TwoSix
The Year of the TwoSix
Only laughing at your first sentence, BTW.I continue to be sad I mentioned tortles.
Setting that aside, there's clearly a norm at stake here that I don't think is reconcilable. This discussion really seems to be focused on a conflict about what GMs do.
If I'm completely honest, the whole appeal of the activity is the building out a fictional world. I like nitpicking the implications of tweaking magic to work just like so, or working out what a polity with a corrupt political system being run by two competing criminal organizations might look like day to day.

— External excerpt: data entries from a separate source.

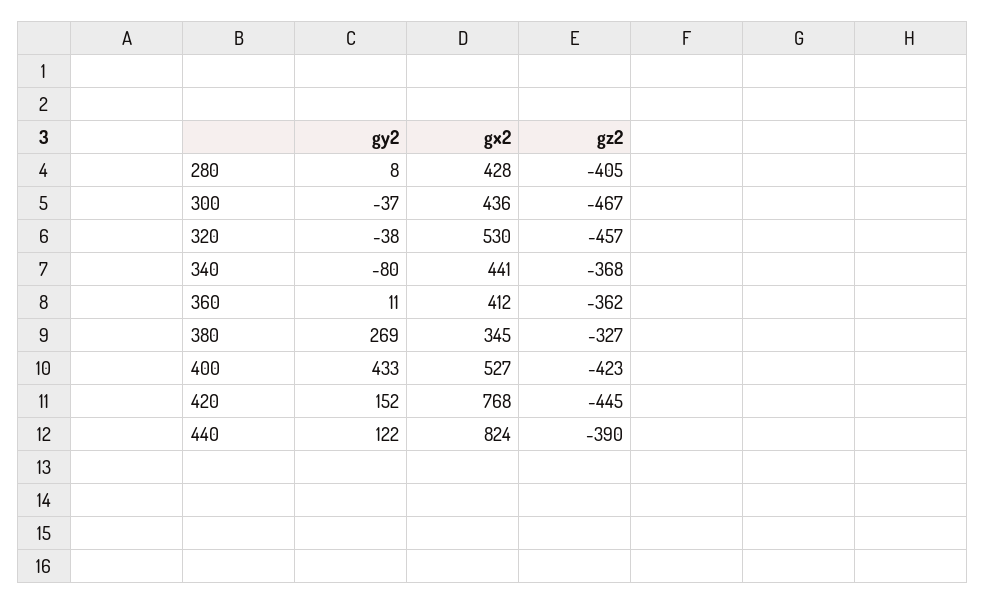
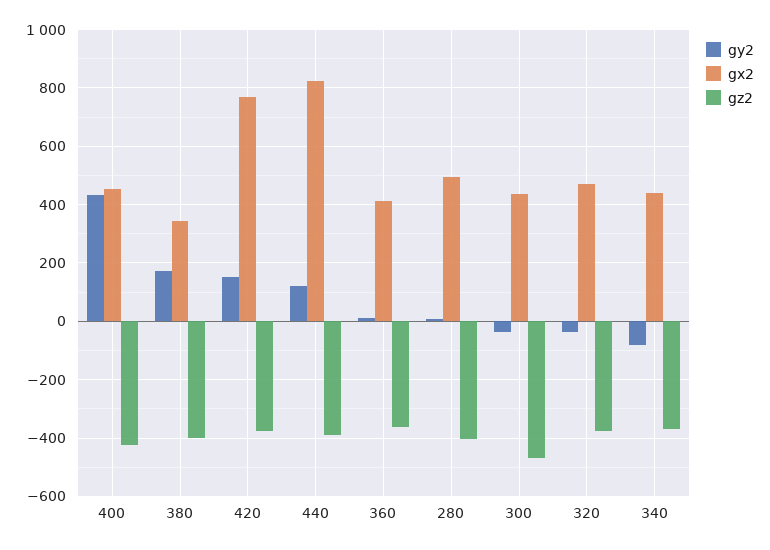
gx2, 280: 428 -> 500
gx2, 320: 530 -> 475
gz2, 320: -457 -> -375
gy2, 380: 269 -> 175
gz2, 380: -327 -> -400
gx2, 400: 527 -> 450
gz2, 420: -445 -> -375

Fundamentally, I don't view the world as being in service to the players; it's art I'm putting together that they view through interaction (and has the fun property of changing emergently in response to their choices). If I cared a little more about narrative (or maybe characterization), I'm sure I would be writing novels, but that isn't what I'm here to do. Player input is directionally, but not collaboratively useful; I'll tailor the work to what they're interested in as consumers, but I'm not looking for co-designers.
The argument that's implicit in a lot of this is that conception of what a GM is for shouldn't be normative. It's not even a question of prerogatives over parts of the setting really, it's about what the goal of all the work is. I'm not convinced that should or does require the context of a particular set of players to determine.
Yea, I do think that's an irreconciable difference. I certainly understand the attraction to designing world concepts and then examining their interactions in a simulated environment; that's why there are so many popular video games that do just that!
But I find it completely at-odds with what has produced compelling, face-to-face gameplay in my experience.